> **Objetivo da tarefa**: Indique, no documento de origem, todos os temas que aparecem entre parênteses a seguir ao título do capítulo B do relatório.

Dos estudos realizados pelo SFM, na sua maior parte da minha inteira responsabilidade, resultou o Relatório com 305 páginas dactilografadas, que apresentei em 1957, sob o título
Jazigos ferro-manganíferos de Cercal – Odemira,
preparado para publicação, como era habitual acontecer na série “Relatórios do Serviço de Fomento Mineiro”.
Dele constam os seguintes capítulos
A – Introdução - Páginas 1 e 2
B - Região Mineira de Cercal – Odemira ( Situação e vias de acesso; História; Topografia; Geologia; Generalidades sobre os jazigos; O minério) - Páginas 3 a 30
C – Os jazigos. As Minas - Páginas 31 a 247
D – Despesas - Paginas 248 a 250
E - Considerações sobre o problema do ferro do Sul do País. - Páginas 251 a 254
F – Resumo e Conclusões - Páginas 255 a 265
G – Summary and conclusions - Páginas 266 a 273
H – Obras consultadas - Páginas 274 a 289
I - Apêndice. Relação de amostras da zona mineira de Cercal - Odemira enviadas para análise microscópica ou paleontológica - Páginas 290 a 305
Do relatório, além do texto, constam 86 peças desenhadas e 45 fotografias.
Todos os trabalhos efectuados estão pormenorizadamente descritos, com apoio das peças desenhadas.
As despesas com eles efectuadas estão também mencionadas, com todo o detalhe, em “mapas de avanços e despesas” durante o período em que decorreram sob minha direcção.
A elaboração destes mapas tornara-se essencial para saber o custo exacto dos trabalhos e poder fazer orçamentos, com a certeza de serem cumpridos, como, de facto aconteceu.
Saliento a minha importante contribuição para o conhecimento da geologia da Região.
Logo na minha primeira visita à Mina da Serra Comprida em princípios de 1948, após prévia consulta à documentação disponível, me apercebi da flagrante semelhança das rochas que ali ocorriam com as da Faixa Piritosa, bem minhas conhecidas.
Não dei, então, muita importância a esta observação, pois tinha presente o que constava em relatórios da Brigada do Sul, onde acabava de ingressar, nos quais estavam assinalados apenas xistos cinzentos e xistos castanhos.
Conhecia-se, é certo, um estudo do Geólogo alemão Heinrich Quiring que assinalava a existência de rochas ígneas, mas tal estudo, com alguma razão, tinha sido fortemente criticado pelo prestigiado Professor de Geologia Carríngton da Costa e a informação que me chegava era de ridicularização do Geólogo alemão, que tirara conclusões apressadas de observações feitas em reduzido tempo.
Aconteceu, porém, que durante as visitas que ia fazendo a todas as 129 minas que constam deste Relatório, para planificação de futuros trabalhos de pesquisa, deparei na Mina de Cerro dos Cunqueiros, na Herdade do Castelo, com afloramentos de pórfiros evidentes com grandes fenocristais!
Em novas visitas, foi-se confirmando a existência abundante destas rochas, transitando gradualmente para rochas xistentas, concordantes com elas.

> **Dados brutos**:
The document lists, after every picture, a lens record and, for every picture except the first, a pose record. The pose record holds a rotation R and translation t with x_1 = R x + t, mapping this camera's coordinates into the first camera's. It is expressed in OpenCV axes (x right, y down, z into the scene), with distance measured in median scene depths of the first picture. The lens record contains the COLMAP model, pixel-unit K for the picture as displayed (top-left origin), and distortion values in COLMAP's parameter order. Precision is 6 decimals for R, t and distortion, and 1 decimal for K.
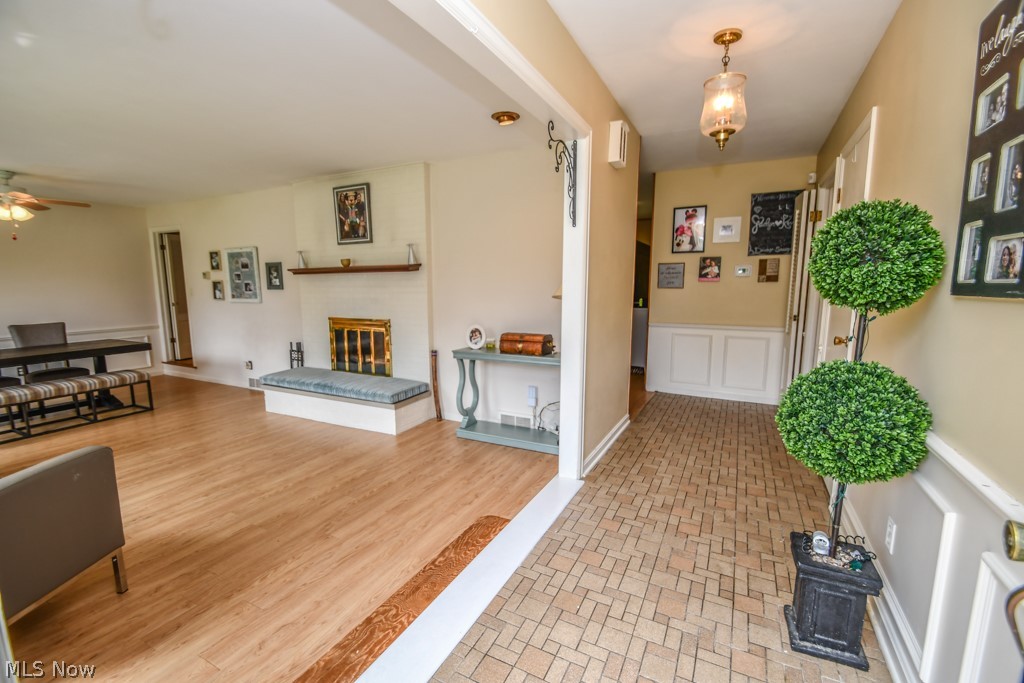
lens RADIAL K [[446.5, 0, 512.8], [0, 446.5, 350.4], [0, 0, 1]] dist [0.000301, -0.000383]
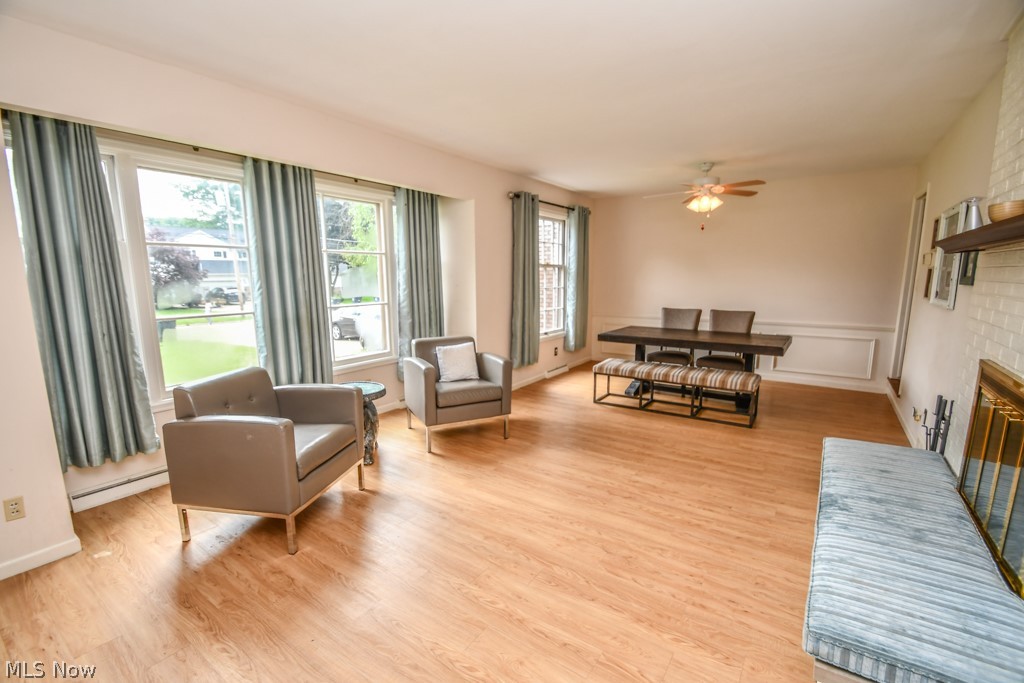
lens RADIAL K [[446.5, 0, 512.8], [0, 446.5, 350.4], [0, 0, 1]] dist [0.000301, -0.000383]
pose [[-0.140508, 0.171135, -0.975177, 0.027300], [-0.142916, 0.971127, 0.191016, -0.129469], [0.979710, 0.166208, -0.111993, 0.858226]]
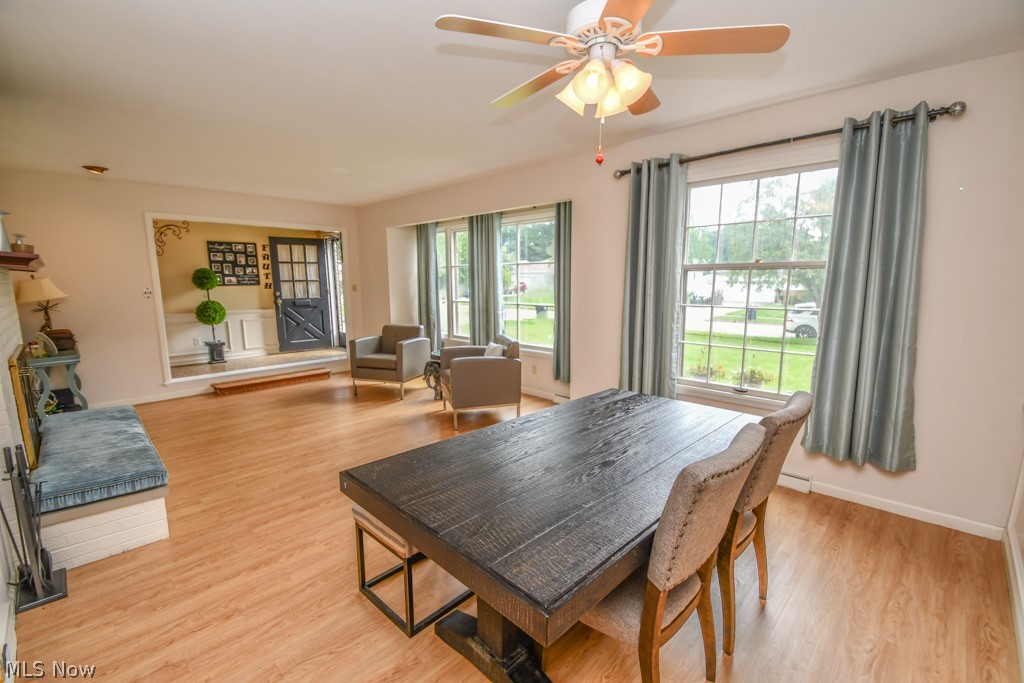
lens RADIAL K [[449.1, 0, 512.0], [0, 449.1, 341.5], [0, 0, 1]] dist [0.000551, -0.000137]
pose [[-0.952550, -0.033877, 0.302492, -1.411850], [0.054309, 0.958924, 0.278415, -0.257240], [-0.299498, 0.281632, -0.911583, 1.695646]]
--
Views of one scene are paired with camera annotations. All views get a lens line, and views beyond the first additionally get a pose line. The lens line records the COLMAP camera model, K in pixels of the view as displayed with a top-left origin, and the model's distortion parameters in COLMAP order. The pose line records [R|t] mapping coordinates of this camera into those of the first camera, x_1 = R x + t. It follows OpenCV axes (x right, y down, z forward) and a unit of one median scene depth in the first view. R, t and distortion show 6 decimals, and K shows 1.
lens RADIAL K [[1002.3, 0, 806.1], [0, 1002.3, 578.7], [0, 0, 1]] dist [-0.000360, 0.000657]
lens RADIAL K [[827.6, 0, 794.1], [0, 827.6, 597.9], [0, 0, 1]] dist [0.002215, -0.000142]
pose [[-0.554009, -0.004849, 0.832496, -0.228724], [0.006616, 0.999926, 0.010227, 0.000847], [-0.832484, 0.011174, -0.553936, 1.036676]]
* * *
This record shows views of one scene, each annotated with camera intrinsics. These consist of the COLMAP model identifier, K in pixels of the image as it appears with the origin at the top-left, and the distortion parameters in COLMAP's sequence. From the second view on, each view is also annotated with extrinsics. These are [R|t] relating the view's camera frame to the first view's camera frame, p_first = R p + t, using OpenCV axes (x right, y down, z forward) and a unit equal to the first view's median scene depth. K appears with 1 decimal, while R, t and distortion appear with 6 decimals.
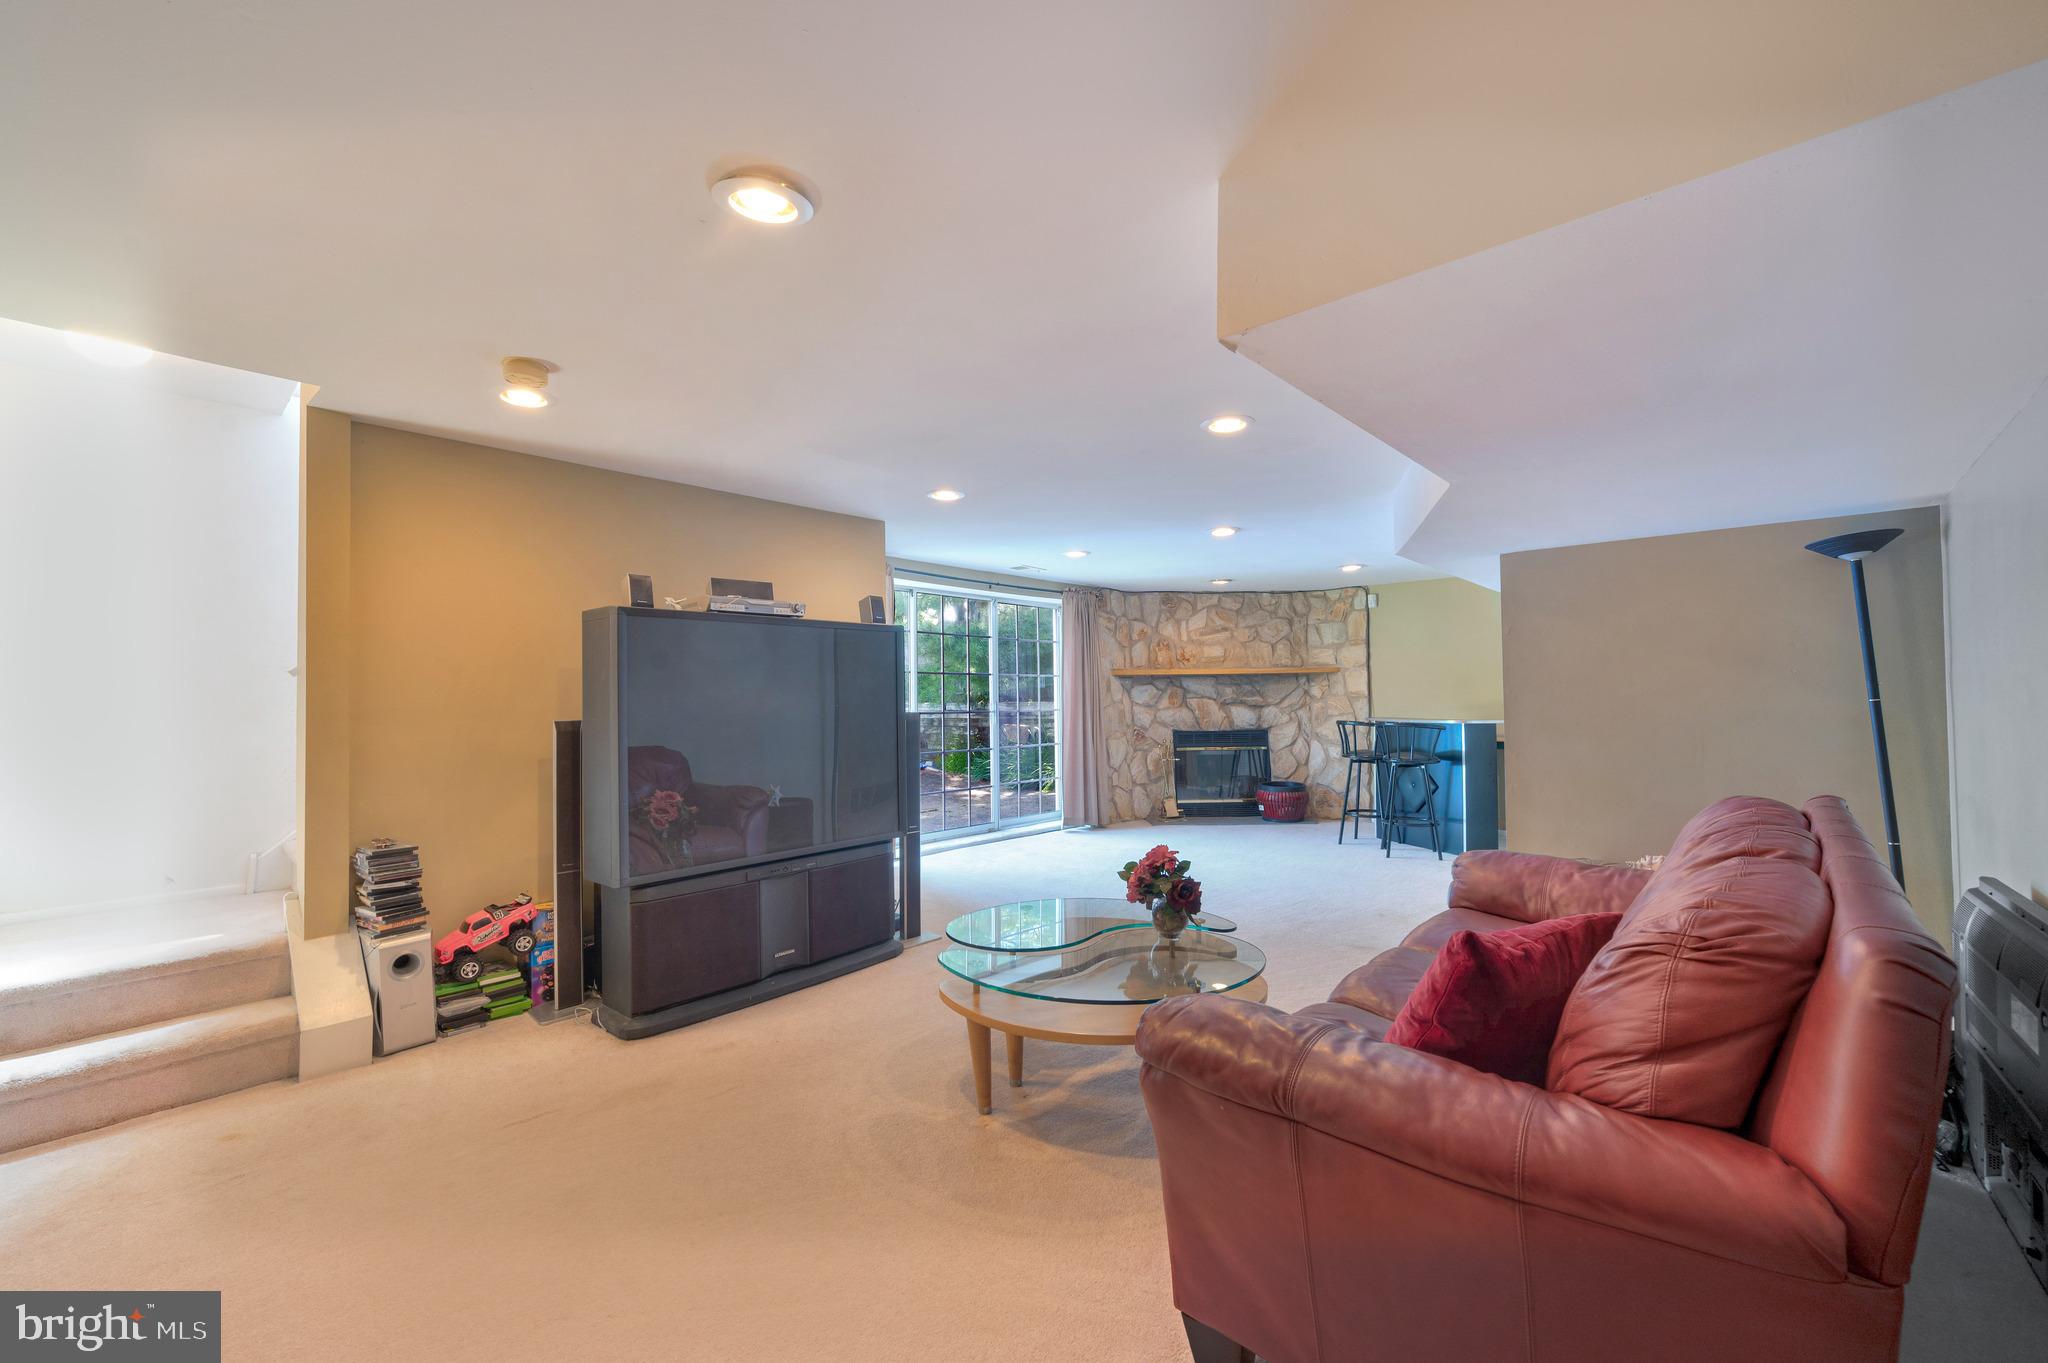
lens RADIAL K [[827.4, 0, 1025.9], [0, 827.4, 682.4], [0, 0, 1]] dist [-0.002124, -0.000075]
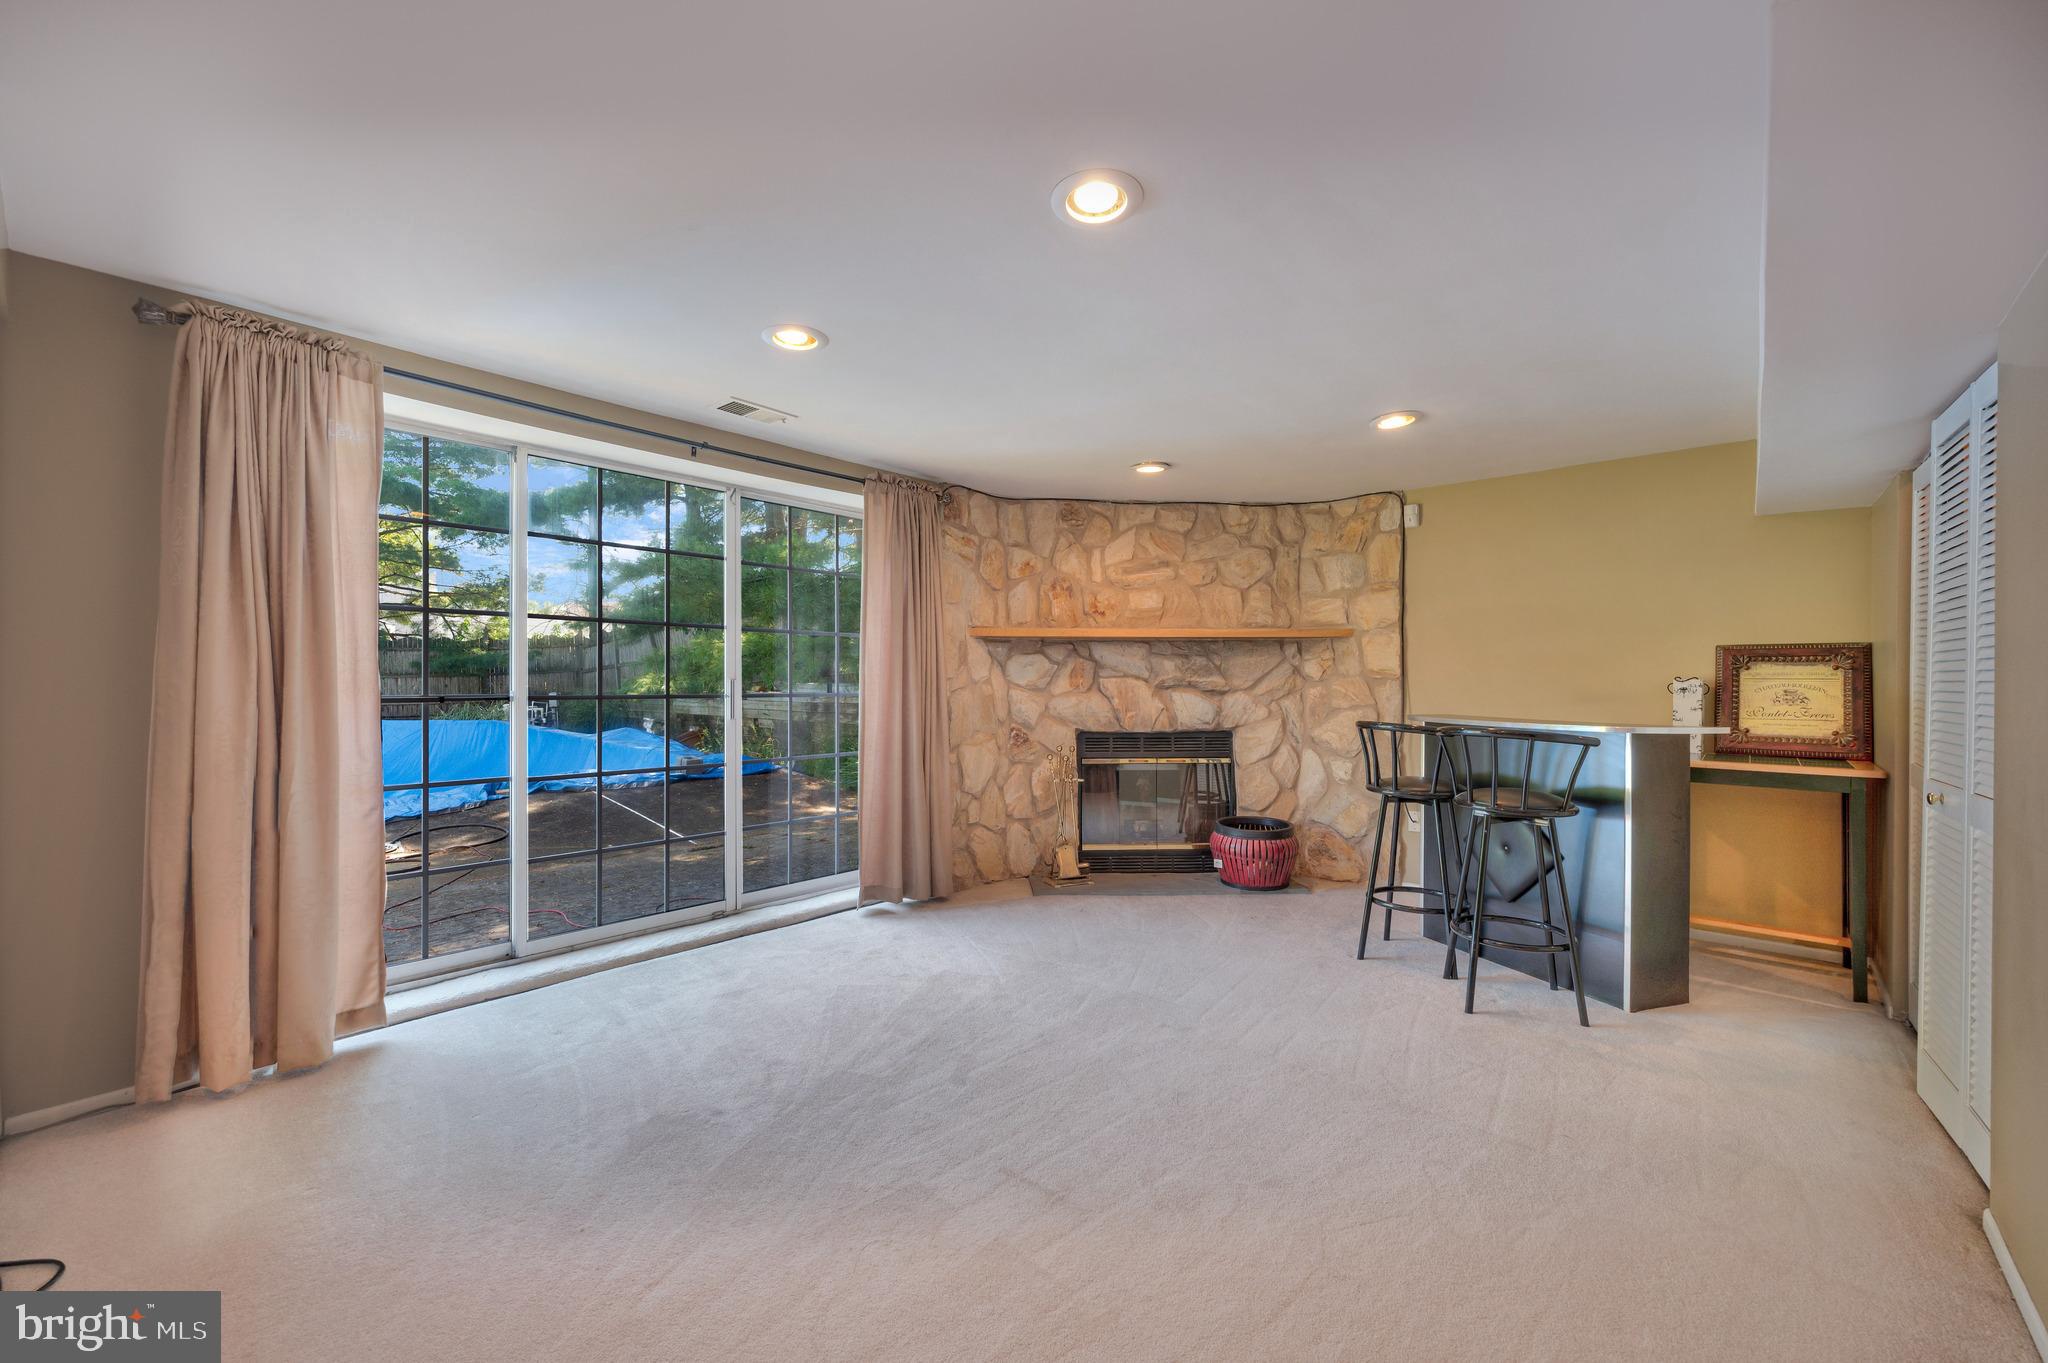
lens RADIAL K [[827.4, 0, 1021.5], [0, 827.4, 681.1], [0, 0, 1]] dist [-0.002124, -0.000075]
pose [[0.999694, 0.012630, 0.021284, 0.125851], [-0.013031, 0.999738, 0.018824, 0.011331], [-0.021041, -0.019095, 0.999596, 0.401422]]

> **Resposta escrita**:
- Situação e vias de acesso
- História
- Topografia
- Geologia
- Generalidades sobre os jazigos
- O minério